→ DOCUMENT PASSAGE
Re: high density machines

Nick Fisk <nick@xxxxxxxxxx> · Fri, 4 Sep 2015 09:32:23 +0100

> -----Original Message-----
> From: ceph-users [mailto:ceph-users-bounces@xxxxxxxxxxxxxx] On Behalf Of
> Gurvinder Singh
> Sent: 04 September 2015 08:57
> To: Wang, Warren <Warren_Wang@xxxxxxxxxxxxxxxxx>; Mark Nelson
> <mnelson@xxxxxxxxxx>; ceph-users@xxxxxxxxxxxxxx
> Subject: Re:  high density machines
> 
> On 09/04/2015 02:31 AM, Wang, Warren wrote:
> > In the minority on this one. We have a number of the big SM 72 drive
units
> w/ 40 Gbe. Definitely not as fast as even the 36 drive units, but it isn't
awful
> for our average mixed workload. We can exceed all available performance
> with some workloads though.
> >
> > So while we can't extract all the performance out of the box, as long
> > as we don't max out on performance, the cost is very appealing,
> I am wondering how much the cost difference you have seen with SM 72
> drive compare to lets say
> http://www.supermicro.com/products/system/1U/6017/SYS-6017R-
> 73THDP_.cfm
> or any other smaller machine which you have compared with. As with the
> discussion on this thread it is clear that the 72 drive box are actually
> 4 * 18 drive boxes sharing power and cooling. Regarding performance I
think
> network might be bottleneck (may be cpu too), as it is 40 Gbit for whole
box
> so you get 10 Gbit per box (18 drives each) which can be peaked.
> 
> Gurvinder

I think the 72 disk box is one unit, it's the fat twins have 12x3.5" +
2x2.5" per sled, or 56 drives per 4U.

That other server you linked is pretty similar to the fat twins sleds but
the only disadvantage I can see is that it is single PSU and 1 less 2.5"
drive. Unless you can spread your crush map over sufficient different number
of PDU's/feeds, I would be wary about running single PSU nodes as you could
have a 50% cluster  failure quite easily.

[Transcribed page text]

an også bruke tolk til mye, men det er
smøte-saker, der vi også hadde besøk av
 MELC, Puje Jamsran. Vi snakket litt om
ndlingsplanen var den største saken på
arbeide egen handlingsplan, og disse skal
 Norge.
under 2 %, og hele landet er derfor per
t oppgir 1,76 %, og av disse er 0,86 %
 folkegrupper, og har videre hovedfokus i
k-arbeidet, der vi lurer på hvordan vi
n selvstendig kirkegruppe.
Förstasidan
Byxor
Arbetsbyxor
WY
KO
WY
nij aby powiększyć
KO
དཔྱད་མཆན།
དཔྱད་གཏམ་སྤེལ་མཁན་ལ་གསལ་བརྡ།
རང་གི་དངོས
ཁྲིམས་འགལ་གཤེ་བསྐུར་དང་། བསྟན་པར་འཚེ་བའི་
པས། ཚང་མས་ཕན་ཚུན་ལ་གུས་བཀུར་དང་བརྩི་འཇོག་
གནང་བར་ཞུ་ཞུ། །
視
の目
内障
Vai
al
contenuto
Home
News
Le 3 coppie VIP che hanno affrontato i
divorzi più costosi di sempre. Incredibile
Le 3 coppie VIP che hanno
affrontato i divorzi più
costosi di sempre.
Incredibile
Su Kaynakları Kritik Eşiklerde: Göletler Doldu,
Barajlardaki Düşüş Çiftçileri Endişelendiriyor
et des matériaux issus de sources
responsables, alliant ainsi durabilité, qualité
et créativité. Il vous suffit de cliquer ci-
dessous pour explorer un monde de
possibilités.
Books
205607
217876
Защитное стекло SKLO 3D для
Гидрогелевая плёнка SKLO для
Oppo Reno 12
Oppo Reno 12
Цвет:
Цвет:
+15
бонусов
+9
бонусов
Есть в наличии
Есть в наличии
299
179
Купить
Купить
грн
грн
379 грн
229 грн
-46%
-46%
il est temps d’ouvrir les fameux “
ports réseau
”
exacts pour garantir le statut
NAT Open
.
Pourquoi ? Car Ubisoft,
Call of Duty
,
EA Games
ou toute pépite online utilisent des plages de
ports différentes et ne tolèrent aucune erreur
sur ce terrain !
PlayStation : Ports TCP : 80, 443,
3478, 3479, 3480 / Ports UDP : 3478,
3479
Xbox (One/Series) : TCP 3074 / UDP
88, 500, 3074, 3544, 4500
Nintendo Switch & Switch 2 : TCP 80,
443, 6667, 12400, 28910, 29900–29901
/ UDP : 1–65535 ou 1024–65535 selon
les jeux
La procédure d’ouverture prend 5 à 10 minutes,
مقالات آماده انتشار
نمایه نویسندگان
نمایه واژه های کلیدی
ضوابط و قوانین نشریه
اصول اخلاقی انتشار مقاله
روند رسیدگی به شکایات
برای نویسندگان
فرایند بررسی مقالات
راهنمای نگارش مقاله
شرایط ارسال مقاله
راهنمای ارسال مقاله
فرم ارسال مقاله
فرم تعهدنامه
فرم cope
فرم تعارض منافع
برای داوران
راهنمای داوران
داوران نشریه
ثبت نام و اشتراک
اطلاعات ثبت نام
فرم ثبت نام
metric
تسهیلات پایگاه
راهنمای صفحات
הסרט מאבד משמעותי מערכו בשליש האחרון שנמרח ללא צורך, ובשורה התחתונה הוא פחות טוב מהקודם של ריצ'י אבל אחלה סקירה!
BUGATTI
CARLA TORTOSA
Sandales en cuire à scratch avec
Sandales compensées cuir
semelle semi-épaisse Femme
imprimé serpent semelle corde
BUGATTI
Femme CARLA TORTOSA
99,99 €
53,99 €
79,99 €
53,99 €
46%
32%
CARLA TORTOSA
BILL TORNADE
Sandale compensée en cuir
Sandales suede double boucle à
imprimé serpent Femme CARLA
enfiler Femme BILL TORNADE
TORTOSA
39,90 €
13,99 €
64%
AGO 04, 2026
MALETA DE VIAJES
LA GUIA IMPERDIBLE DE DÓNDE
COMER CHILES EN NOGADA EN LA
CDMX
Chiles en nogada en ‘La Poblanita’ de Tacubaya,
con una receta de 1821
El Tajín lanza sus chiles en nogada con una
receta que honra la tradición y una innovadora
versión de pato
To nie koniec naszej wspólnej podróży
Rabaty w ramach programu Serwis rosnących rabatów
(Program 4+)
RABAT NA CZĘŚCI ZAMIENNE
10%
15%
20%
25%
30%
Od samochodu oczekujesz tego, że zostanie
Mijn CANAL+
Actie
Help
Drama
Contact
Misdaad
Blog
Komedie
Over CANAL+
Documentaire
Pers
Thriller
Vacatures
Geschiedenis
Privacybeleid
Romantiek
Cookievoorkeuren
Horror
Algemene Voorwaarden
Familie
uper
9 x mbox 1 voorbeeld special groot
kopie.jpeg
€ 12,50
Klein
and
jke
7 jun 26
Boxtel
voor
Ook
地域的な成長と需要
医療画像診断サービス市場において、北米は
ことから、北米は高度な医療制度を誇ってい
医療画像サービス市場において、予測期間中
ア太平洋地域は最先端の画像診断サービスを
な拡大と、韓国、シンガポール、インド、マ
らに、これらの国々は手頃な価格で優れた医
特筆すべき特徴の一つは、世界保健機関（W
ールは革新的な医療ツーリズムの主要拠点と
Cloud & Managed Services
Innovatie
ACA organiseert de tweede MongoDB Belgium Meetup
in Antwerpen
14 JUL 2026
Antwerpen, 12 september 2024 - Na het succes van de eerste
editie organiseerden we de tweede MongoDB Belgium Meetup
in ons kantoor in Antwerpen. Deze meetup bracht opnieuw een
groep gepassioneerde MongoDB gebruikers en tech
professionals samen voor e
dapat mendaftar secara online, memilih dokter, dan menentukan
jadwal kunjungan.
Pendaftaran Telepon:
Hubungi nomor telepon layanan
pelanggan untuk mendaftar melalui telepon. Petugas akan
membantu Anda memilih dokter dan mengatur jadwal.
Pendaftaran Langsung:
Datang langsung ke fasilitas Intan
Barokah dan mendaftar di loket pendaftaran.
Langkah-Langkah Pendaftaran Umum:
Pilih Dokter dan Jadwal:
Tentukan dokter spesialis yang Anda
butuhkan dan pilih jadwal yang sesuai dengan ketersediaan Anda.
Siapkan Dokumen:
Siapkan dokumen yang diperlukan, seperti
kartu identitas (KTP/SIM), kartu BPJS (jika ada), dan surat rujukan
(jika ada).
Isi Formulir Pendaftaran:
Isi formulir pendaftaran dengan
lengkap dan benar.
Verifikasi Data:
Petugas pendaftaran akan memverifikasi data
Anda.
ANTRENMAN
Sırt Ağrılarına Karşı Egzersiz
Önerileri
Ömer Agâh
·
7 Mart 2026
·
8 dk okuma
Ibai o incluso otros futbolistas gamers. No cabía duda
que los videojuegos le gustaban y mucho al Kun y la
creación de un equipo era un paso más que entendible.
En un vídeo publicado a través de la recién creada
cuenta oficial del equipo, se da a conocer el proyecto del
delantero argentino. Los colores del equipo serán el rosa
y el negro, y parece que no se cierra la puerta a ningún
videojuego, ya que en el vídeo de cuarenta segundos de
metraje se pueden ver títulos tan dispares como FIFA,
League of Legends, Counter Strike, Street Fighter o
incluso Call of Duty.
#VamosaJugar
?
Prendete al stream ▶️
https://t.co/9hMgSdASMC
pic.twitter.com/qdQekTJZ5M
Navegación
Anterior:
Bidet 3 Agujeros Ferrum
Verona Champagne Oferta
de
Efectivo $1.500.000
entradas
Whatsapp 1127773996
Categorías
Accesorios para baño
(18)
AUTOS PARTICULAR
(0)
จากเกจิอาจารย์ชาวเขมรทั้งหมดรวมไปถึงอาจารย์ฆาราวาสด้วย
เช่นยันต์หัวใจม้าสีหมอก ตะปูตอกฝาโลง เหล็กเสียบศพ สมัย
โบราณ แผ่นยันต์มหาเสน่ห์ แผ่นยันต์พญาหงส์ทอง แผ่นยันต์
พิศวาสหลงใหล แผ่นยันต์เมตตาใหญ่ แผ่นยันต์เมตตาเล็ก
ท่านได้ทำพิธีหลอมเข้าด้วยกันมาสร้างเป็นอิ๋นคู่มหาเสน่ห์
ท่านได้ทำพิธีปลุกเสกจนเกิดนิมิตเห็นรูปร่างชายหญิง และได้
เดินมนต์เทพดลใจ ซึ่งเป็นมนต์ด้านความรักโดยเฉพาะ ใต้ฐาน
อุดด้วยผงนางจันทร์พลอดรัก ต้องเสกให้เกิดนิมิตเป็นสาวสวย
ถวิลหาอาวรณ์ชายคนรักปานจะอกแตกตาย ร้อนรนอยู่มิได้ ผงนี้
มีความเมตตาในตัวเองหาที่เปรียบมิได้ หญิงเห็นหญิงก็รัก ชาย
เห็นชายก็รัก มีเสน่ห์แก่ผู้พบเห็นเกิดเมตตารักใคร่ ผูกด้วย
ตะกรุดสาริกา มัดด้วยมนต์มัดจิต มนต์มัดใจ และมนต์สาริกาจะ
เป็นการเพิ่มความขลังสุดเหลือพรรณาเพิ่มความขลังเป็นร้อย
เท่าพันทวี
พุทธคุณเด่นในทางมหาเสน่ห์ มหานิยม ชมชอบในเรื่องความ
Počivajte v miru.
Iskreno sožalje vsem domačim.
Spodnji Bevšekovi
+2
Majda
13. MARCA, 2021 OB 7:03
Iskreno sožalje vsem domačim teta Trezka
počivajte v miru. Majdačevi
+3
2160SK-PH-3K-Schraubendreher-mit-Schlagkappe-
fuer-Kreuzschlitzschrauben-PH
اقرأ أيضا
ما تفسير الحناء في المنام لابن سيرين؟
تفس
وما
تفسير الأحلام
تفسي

→ WHAT TO WORK ON
a) Convert the rows into a numbered list, starting at the first row and ending at the row that contains "PlayStation : Ports", and leave out any blank lines.
b) Carry on the post on high-density storage machines from its final sentence.
The post on high-density storage machines and the rows have no connection to each other.

→ EXERCISE RESPONSES
a)
1. an også bruke tolk til mye, men det er
2. smøte-saker, der vi også hadde besøk av
3.  MELC, Puje Jamsran. Vi snakket litt om
4. ndlingsplanen var den største saken på
5. arbeide egen handlingsplan, og disse skal
6.  Norge.
7. under 2 %, og hele landet er derfor per
8. t oppgir 1,76 %, og av disse er 0,86 %
9.  folkegrupper, og har videre hovedfokus i
10. k-arbeidet, der vi lurer på hvordan vi
11. n selvstendig kirkegruppe.
12. Förstasidan
13. Byxor
14. Arbetsbyxor
15. WY
16. KO
17. WY
18. nij aby powiększyć
19. KO
20. དཔྱད་མཆན།
21. དཔྱད་གཏམ་སྤེལ་མཁན་ལ་གསལ་བརྡ།
22. རང་གི་དངོས
23. ཁྲིམས་འགལ་གཤེ་བསྐུར་དང་། བསྟན་པར་འཚེ་བའི་
24. པས། ཚང་མས་ཕན་ཚུན་ལ་གུས་བཀུར་དང་བརྩི་འཇོག་
25. གནང་བར་ཞུ་ཞུ། །
26. 視
27. の目
28. 内障
29. Vai
30. al
31. contenuto
32. Home
33. News
34. Le 3 coppie VIP che hanno affrontato i
35. divorzi più costosi di sempre. Incredibile
36. Le 3 coppie VIP che hanno
37. affrontato i divorzi più
38. costosi di sempre.
39. Incredibile
40. Su Kaynakları Kritik Eşiklerde: Göletler Doldu,
41. Barajlardaki Düşüş Çiftçileri Endişelendiriyor
42. et des matériaux issus de sources
43. responsables, alliant ainsi durabilité, qualité
44. et créativité. Il vous suffit de cliquer ci-
45. dessous pour explorer un monde de
46. possibilités.
47. Books
48. 205607
49. 217876
50. Защитное стекло SKLO 3D для
51. Гидрогелевая плёнка SKLO для
52. Oppo Reno 12
53. Oppo Reno 12
54. Цвет:
55. Цвет:
56. +15
57. бонусов
58. +9
59. бонусов
60. Есть в наличии
61. Есть в наличии
62. 299
63. 179
64. Купить
65. Купить
66. грн
67. грн
68. 379 грн
69. 229 грн
70. -46%
71. -46%
72. il est temps d’ouvrir les fameux “
73. ports réseau
74. ”
75. exacts pour garantir le statut
76. NAT Open
77. .
78. Pourquoi ? Car Ubisoft,
79. Call of Duty
80. ,
81. EA Games
82. ou toute pépite online utilisent des plages de
83. ports différentes et ne tolèrent aucune erreur
84. sur ce terrain !
85. PlayStation : Ports TCP : 80, 443,

b)
>  and as far as filling a unit, I'm not sure how many folks have filled big
prod
> clusters, but you really don't want them even running into the
> 70+% range due to some inevitable uneven filling, and room for failure.
> >
> > Also, I'm betting that Ceph will continue to optimize things like the
> messenger, and reduce some of the massive CPU and TCP overhead, so we
> can claw back performance. I would love to see a thread count reduction.
> These can see over 130K threads per box.
> >
> > Warren
> >
> > -----Original Message-----
> > From: ceph-users [mailto:ceph-users-bounces@xxxxxxxxxxxxxx] On Behalf
> > Of Mark Nelson
> > Sent: Thursday, September 03, 2015 3:58 PM
> > To: Gurvinder Singh <gurvindersinghdahiya@xxxxxxxxx>;
> > ceph-users@xxxxxxxxxxxxxx
> > Subject: Re:  high density machines
> >
> >
> >
> > On 09/03/2015 02:49 PM, Gurvinder Singh wrote:
> >> Thanks everybody for the feedback.
> >> On 09/03/2015 05:09 PM, Mark Nelson wrote:
> >>> My take is that you really only want to do these kinds of systems if
> >>> you have massive deployments.  At least 10 of them, but probably
> >>> more like
> >>> 20-30+.  You do get massive density with them, but I think if you
> >>> 20-30+are
> >>> considering 5 of these, you'd be better off with 10 of the 36 drive
> >>> units.  An even better solution might be ~30-40 of these:
> >>>
> >>> http://www.supermicro.com/products/system/1U/6017/SYS-6017R-
> 73THDP_.
> >>> c
> >>> fm
> >>>
> >> This one does look interesting.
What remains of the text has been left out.